▸ MATERIAL FOR THIS EXERCISE:
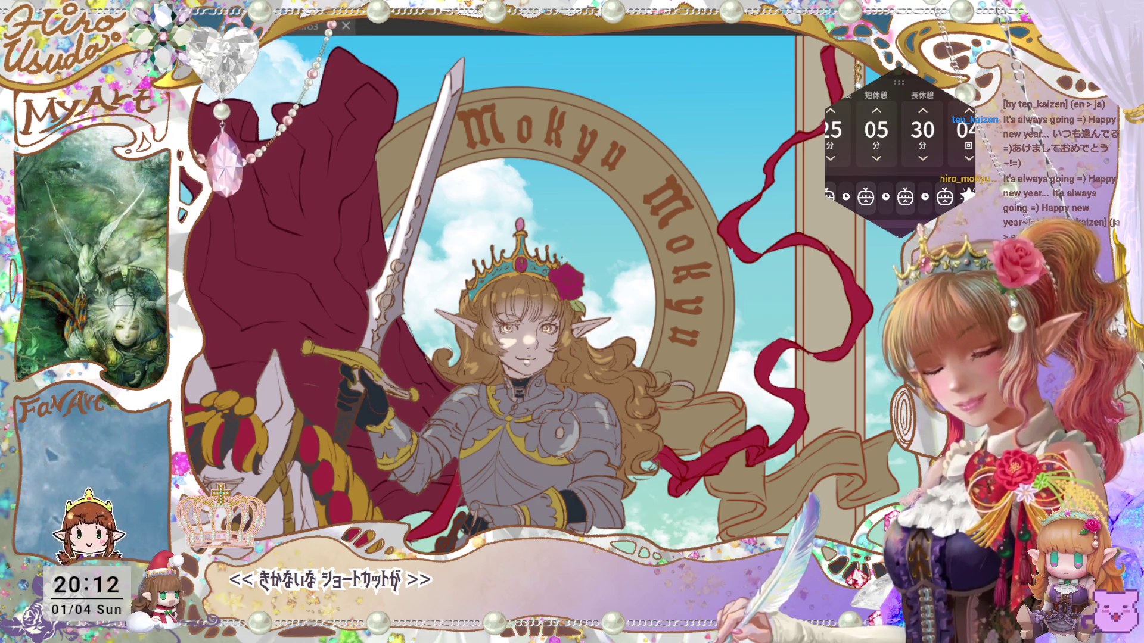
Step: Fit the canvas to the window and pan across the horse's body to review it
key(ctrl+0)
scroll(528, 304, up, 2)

==

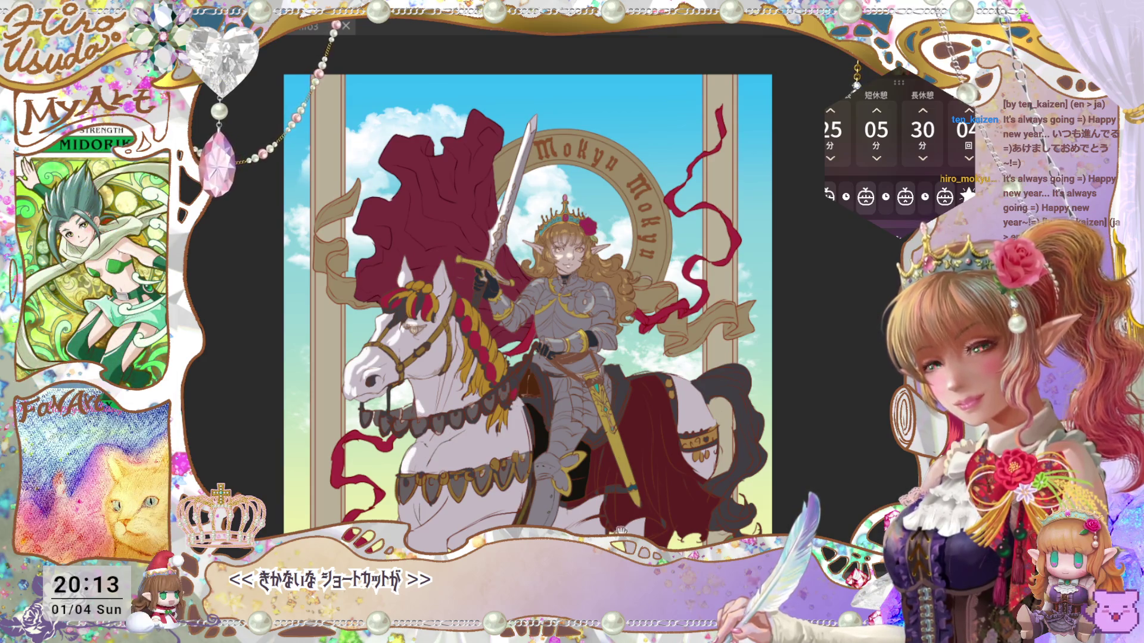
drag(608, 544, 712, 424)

▸ WHAT THE TASK REQUIRES:
Above are some records; copy exactly the lines from the one with "Step: Fit the" through the one with "scroll(528, 304, up, 2)", both included, and no others.

▸ YOUR SOLUTION:
Step: Fit the canvas to the window and pan across the horse's body to review it
key(ctrl+0)
scroll(528, 304, up, 2)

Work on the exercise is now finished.